Jandirai integra a comissão mista que analisa a matéria. Ela argumentou, no entanto, que é preciso manter os ganhos salariais que outras categorias conseguiram com a proposta do Executivo. O relator-revisor da medida, deputado Osmar Serraglio (PMDB-PR), disse que o governo reconheceu o erro. “Não é esse o objetivo da MP. Há o compromisso de evitar perdas”, afirmou.
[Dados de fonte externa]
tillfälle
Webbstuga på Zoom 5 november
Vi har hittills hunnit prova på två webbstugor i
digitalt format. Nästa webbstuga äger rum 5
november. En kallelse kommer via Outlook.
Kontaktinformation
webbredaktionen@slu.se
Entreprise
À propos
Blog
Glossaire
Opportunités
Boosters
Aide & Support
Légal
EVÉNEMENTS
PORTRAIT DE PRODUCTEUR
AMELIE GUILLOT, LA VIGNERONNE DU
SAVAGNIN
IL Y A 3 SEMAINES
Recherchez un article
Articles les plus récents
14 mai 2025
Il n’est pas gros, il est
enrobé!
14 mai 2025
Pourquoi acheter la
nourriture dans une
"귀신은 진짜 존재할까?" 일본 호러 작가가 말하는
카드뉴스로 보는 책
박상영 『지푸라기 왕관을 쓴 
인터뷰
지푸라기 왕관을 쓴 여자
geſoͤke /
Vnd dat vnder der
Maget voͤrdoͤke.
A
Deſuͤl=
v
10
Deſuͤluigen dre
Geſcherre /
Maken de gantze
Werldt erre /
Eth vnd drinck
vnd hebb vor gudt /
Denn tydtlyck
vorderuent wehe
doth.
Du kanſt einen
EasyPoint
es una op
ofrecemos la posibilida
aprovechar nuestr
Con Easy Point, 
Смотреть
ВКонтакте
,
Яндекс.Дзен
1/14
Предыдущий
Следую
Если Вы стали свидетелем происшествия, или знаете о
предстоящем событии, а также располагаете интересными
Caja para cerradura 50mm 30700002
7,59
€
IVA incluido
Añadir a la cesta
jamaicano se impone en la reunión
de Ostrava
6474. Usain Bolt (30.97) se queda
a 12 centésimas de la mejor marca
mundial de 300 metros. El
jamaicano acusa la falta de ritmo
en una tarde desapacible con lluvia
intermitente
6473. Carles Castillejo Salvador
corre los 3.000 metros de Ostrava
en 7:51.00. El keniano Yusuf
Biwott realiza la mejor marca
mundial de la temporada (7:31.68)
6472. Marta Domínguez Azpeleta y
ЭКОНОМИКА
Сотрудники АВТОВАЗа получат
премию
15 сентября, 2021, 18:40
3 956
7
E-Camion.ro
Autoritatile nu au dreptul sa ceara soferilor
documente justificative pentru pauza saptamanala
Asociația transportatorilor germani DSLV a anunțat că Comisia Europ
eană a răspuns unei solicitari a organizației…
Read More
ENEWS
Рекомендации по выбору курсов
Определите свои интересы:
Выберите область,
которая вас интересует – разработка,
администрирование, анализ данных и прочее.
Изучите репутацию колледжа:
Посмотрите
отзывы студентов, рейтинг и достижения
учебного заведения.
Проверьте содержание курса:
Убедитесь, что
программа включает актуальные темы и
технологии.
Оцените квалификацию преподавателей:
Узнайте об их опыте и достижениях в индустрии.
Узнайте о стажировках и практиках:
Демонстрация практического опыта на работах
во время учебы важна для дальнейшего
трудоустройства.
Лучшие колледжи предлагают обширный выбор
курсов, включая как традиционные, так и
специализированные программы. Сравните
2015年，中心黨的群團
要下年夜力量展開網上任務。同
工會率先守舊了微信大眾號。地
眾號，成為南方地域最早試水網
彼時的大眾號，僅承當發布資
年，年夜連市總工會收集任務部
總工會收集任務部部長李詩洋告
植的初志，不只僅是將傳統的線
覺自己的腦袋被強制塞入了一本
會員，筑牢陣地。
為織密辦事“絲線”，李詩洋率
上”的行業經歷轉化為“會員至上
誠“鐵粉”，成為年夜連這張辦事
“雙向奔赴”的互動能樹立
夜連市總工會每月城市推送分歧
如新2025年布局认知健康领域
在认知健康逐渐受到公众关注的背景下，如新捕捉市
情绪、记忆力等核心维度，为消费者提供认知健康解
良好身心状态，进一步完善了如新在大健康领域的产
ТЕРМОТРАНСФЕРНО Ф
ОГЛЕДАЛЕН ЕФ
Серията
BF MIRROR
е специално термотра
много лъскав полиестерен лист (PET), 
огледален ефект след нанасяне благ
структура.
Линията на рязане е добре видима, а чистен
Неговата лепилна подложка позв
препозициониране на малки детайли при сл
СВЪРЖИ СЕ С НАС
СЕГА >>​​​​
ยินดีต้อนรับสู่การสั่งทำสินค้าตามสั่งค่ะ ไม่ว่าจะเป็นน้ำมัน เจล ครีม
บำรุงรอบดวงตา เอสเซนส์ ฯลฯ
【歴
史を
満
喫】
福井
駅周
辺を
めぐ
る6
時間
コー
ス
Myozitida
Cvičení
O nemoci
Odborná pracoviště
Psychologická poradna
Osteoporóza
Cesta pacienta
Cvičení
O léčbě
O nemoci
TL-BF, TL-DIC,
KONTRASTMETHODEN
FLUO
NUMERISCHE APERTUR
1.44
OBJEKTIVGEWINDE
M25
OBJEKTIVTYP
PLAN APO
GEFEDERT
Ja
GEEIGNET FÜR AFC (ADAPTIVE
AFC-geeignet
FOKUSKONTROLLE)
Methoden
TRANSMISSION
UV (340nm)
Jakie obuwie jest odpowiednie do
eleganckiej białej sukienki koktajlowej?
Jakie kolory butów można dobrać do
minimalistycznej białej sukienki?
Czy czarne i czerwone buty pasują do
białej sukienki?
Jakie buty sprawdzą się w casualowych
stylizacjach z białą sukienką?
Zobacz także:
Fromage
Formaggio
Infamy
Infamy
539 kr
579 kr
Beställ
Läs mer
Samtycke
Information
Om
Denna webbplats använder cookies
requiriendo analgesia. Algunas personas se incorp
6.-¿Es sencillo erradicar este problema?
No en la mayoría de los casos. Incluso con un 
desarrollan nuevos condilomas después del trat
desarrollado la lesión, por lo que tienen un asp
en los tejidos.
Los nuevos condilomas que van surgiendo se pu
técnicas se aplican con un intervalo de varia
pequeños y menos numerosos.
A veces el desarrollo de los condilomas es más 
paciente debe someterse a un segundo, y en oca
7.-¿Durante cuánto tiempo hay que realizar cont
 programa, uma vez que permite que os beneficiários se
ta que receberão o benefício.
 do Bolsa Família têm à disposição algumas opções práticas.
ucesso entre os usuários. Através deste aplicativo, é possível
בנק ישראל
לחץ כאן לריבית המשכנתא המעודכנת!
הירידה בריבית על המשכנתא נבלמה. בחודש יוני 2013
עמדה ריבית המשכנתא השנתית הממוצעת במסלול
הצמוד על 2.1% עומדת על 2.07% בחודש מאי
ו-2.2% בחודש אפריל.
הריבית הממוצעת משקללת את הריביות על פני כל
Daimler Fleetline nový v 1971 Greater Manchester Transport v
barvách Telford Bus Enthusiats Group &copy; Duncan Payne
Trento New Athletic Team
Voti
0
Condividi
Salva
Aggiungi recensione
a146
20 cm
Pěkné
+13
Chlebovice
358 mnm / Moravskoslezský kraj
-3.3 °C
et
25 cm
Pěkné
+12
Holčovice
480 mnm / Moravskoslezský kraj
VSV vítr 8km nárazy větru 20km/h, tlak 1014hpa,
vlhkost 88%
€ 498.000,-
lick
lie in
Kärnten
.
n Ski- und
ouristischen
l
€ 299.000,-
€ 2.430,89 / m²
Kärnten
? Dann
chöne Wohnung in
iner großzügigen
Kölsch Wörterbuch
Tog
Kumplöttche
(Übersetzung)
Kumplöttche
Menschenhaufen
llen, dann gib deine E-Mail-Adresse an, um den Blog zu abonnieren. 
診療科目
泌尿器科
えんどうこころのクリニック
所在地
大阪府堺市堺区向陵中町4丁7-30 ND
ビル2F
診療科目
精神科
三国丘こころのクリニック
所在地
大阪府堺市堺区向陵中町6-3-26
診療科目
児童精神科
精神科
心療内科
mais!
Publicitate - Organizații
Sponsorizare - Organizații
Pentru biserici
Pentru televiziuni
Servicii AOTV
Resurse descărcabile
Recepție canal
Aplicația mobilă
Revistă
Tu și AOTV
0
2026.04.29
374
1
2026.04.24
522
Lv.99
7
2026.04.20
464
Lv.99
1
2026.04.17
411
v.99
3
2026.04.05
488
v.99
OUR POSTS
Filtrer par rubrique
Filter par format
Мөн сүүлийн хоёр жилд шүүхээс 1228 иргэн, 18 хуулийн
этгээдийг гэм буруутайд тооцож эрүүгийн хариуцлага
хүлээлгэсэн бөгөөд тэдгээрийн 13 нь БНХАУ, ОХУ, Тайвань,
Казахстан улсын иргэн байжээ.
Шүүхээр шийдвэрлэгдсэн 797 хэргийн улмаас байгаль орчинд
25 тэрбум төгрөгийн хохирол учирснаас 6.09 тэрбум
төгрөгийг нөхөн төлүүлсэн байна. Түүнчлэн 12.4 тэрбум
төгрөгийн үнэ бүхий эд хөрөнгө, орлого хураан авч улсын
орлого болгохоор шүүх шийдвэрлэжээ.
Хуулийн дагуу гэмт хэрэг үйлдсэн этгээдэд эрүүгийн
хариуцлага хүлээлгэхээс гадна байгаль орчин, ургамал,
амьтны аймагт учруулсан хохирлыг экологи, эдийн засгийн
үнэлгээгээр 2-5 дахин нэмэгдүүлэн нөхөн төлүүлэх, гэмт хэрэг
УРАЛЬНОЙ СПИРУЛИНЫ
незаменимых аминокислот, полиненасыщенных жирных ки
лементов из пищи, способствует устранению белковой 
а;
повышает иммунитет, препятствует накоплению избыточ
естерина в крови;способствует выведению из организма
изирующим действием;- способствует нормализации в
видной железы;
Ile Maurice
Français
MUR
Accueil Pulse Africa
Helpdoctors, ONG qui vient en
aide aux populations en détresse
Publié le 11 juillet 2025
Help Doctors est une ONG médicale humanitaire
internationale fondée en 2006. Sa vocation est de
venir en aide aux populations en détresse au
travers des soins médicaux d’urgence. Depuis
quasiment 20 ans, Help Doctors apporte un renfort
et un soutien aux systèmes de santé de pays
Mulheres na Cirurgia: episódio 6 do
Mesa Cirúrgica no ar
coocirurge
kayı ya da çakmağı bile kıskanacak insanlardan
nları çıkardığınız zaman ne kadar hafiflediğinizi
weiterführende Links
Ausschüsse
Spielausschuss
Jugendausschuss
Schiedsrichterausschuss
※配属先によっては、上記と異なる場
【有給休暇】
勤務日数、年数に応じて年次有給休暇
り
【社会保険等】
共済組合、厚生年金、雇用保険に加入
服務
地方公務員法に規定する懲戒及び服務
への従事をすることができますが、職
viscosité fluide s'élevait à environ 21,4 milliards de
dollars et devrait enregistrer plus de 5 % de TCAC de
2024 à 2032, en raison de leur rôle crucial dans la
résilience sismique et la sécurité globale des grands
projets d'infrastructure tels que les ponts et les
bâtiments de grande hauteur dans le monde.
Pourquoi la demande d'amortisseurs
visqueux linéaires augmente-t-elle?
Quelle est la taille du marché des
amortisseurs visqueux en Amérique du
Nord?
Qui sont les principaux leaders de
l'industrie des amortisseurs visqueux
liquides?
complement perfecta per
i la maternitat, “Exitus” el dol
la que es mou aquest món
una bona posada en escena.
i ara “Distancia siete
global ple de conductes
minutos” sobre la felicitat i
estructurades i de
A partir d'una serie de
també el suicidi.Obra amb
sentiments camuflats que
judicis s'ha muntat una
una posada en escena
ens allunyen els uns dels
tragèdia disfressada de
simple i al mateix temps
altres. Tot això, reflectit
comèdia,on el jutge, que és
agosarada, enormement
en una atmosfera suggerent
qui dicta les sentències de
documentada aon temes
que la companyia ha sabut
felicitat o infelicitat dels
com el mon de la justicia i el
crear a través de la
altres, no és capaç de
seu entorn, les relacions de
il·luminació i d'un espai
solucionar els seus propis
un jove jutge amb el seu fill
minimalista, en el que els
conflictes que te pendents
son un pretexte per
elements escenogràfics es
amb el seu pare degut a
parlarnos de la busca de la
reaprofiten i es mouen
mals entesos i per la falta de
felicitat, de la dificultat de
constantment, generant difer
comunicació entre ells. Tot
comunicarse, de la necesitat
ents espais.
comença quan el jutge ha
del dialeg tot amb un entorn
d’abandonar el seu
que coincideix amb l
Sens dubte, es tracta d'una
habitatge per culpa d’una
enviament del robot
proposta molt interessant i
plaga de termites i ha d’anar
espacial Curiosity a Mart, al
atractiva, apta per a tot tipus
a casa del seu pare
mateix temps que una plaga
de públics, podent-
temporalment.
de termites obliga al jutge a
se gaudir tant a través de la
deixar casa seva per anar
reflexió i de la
Alice Portugal (PCdoB-BA), que também propõe o debate, disse que a MP é apenas a continuidade de uma política do governo federal de redução e contenção salarial. “Estão cedendo às pressões do mercado, que vê os servidores como gasto”, afirmou. A deputada argumentou que o corte pela metade dos salários de médicos e veterinários faz parte de uma política deliberada do Palácio do Planalto de enfraquecer a saúde pública e fortalecer entidades como as organizações sociais e a Ebserh. “Eles querem que vocês (médicos) deixem o sistema público para que ele morra e terceirização disfarçada se torne a única saída”, afirmou.
Nova medida
O presidente da Comissão de Seguridade Social e Família, deputado Mandetta (DEM-MS), defendeu que a MP 568 seja totalmente descartada para que se comece do zero. “Quando estamos esperando avanços, o governo vem com essa medida cínica, hipócrita, covarde, sem diálogo com ninguém e reduz salários. Isso foi a gota d’água”, criticou.
Segundo o presidente da Comissão de Trabalho, de Administração e Serviço Público, deputado Sebastião Bala Rocha (PDT-AP), a comissão foi surpreendida pela MP, já que existe um projeto de lei sobre o mesmo tema em discussão na Câmara (PL 2203/11). “Também fomos surpreendidos por algumas maldades no texto, em especial a redução de salário de algumas categorias, proibida pela Constituição”, afirmou.
Integrante da Comissão de Direitos Humanos e Minorias, Chico Alencar (Psol-RJ) também prometeu empenho na defesa da rejeição da MP. “Essa MP comete um crime. Retirou quase metade do salário de muitos que estão aqui”, destacou.
SUS enfraquecido
O presidente da Federação Nacional dos Médicos, Cid Carvalhaes, considerou que a medida enfraquece o Sistema Único de Saúde (SUS) e desrespeita a saúde dos brasileiros. Ele afirmou que não há nenhum estímulo para os médicos permanecerem no serviço público, que “é um sacrifício muito grande”. Ele avisou que a medida pode fazer com que os profissionais peçam demissão do serviço público, provocando uma desassistência extremamente grave já dentro de uma “situação caótica” que a saúde brasileira vive.
O debate dessa terça-feira foi promovido pela comissão mista criada para analisar a MP, em conjunto com as comissões de Seguridade Social; de Trabalho; e de Direitos Humanos.